Reformat the rows from the line containing "locality: Atuona Valley, road" through the end of the rows as a Markdown table with the columns No. and Line. Number each line in order and omit any blank lines.
━━━━━━━━━━━━━━━━━━━━
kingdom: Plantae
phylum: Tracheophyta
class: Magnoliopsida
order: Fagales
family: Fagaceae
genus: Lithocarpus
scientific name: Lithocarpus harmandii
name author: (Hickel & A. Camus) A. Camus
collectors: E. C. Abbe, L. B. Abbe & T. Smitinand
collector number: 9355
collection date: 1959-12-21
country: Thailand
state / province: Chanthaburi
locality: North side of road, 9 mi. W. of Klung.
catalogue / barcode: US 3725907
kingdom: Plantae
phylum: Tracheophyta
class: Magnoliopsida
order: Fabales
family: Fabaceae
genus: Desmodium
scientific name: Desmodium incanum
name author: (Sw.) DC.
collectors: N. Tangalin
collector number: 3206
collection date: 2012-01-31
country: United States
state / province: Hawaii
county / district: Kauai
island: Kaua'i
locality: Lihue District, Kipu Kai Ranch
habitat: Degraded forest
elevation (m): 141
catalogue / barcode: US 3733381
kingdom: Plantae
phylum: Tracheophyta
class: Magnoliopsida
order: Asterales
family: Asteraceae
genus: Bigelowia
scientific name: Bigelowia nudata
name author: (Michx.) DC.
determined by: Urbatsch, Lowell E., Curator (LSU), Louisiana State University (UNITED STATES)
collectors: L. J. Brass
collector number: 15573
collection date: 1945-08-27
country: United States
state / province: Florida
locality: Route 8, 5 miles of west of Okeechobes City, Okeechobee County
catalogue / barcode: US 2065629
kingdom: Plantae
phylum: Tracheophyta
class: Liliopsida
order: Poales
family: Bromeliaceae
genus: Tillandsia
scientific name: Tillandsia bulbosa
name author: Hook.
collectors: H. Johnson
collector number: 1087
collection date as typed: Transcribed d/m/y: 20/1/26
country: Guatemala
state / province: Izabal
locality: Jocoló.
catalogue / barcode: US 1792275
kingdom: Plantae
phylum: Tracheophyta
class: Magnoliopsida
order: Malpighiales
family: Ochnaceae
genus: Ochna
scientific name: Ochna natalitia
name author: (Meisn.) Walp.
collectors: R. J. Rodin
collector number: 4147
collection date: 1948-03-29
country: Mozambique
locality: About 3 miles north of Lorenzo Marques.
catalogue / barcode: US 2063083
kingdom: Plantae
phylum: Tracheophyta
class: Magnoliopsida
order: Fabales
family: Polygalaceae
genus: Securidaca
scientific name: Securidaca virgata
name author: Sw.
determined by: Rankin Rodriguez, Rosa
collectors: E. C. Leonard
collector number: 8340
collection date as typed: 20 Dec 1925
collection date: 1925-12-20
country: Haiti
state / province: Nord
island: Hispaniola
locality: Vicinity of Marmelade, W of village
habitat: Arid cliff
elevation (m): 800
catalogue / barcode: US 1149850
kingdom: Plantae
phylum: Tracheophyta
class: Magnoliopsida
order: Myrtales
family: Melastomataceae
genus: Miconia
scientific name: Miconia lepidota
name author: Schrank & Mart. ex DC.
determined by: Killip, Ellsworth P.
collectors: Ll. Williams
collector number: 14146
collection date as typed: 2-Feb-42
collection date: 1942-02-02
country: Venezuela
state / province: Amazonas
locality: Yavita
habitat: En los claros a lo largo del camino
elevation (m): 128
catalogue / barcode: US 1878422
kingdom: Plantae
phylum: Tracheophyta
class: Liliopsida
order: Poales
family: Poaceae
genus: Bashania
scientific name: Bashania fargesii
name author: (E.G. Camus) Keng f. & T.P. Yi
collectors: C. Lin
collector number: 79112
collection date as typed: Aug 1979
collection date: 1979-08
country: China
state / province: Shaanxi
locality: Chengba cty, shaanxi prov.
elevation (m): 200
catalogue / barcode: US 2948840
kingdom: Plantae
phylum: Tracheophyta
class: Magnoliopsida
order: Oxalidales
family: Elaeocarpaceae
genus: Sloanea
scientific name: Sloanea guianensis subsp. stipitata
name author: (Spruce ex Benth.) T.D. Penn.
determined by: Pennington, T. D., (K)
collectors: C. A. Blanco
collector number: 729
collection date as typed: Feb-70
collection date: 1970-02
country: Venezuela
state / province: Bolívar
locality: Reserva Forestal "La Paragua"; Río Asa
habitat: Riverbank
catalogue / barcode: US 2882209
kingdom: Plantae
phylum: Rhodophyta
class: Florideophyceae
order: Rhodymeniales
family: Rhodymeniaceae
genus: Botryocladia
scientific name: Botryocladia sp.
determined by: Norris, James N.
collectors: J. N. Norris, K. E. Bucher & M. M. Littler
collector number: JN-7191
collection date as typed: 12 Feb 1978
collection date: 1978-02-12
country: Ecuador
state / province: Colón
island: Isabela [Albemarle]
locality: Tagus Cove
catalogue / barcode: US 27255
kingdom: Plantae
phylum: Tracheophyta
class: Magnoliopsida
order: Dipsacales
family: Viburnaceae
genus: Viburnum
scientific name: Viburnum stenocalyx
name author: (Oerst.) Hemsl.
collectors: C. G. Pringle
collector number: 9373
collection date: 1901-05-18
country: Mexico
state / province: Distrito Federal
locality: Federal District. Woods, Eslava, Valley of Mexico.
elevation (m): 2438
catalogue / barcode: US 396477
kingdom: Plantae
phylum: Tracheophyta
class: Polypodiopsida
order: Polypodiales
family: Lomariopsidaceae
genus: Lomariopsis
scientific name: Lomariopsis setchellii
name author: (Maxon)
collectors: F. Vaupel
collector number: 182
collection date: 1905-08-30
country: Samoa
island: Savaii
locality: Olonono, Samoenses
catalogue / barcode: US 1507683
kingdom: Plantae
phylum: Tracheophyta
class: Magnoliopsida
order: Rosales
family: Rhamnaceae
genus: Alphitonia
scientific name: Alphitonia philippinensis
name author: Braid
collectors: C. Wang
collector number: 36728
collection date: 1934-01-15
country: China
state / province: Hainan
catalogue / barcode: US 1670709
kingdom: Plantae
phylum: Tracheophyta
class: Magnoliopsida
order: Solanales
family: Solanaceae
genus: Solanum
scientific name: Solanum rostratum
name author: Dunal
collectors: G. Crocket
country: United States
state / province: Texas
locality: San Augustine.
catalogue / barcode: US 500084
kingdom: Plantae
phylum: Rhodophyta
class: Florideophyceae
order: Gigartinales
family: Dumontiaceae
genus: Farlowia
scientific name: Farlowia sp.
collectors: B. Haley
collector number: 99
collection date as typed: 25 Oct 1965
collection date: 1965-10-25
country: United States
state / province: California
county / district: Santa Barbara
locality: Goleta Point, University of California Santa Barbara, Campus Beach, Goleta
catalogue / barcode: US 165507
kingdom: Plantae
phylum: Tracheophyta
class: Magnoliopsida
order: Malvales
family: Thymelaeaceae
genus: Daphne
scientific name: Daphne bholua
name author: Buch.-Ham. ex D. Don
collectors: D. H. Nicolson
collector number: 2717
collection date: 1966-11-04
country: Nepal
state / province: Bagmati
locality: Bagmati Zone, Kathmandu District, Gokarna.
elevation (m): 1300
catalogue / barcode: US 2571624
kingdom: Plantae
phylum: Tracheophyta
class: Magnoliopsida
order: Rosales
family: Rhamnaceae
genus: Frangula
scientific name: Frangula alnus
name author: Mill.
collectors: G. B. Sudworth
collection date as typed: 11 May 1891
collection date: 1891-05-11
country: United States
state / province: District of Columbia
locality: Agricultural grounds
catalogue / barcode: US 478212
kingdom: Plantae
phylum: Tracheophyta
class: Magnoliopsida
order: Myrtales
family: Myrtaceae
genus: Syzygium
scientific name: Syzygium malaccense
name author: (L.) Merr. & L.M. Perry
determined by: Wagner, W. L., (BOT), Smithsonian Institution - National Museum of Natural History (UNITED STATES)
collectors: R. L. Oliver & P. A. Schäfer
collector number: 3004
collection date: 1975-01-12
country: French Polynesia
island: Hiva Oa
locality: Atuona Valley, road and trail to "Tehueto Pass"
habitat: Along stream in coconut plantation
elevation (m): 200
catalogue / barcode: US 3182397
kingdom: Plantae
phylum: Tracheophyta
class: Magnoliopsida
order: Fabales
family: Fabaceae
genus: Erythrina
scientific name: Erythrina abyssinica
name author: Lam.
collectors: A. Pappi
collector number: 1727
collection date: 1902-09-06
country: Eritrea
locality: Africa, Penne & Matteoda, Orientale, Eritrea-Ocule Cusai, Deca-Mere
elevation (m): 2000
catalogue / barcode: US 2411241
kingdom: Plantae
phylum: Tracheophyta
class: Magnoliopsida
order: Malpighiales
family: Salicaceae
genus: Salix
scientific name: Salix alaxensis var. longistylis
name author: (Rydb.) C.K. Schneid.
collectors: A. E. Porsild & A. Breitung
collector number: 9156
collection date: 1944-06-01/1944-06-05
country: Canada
━━━━━━━━━━━━━━━━━━━━
## COMPLETED EXERCISE
| No. | Line |
|---|---|
| 1 | locality: Atuona Valley, road and trail to "Tehueto Pass" |
| 2 | habitat: Along stream in coconut plantation |
| 3 | elevation (m): 200 |
| 4 | catalogue / barcode: US 3182397 |
| 5 | kingdom: Plantae |
| 6 | phylum: Tracheophyta |
| 7 | class: Magnoliopsida |
| 8 | order: Fabales |
| 9 | family: Fabaceae |
| 10 | genus: Erythrina |
| 11 | scientific name: Erythrina abyssinica |
| 12 | name author: Lam. |
| 13 | collectors: A. Pappi |
| 14 | collector number: 1727 |
| 15 | collection date: 1902-09-06 |
| 16 | country: Eritrea |
| 17 | locality: Africa, Penne & Matteoda, Orientale, Eritrea-Ocule Cusai, Deca-Mere |
| 18 | elevation (m): 2000 |
| 19 | catalogue / barcode: US 2411241 |
| 20 | kingdom: Plantae |
| 21 | phylum: Tracheophyta |
| 22 | class: Magnoliopsida |
| 23 | order: Malpighiales |
| 24 | family: Salicaceae |
| 25 | genus: Salix |
| 26 | scientific name: Salix alaxensis var. longistylis |
| 27 | name author: (Rydb.) C.K. Schneid. |
| 28 | collectors: A. E. Porsild & A. Breitung |
| 29 | collector number: 9156 |
| 30 | collection date: 1944-06-01/1944-06-05 |
| 31 | country: Canada |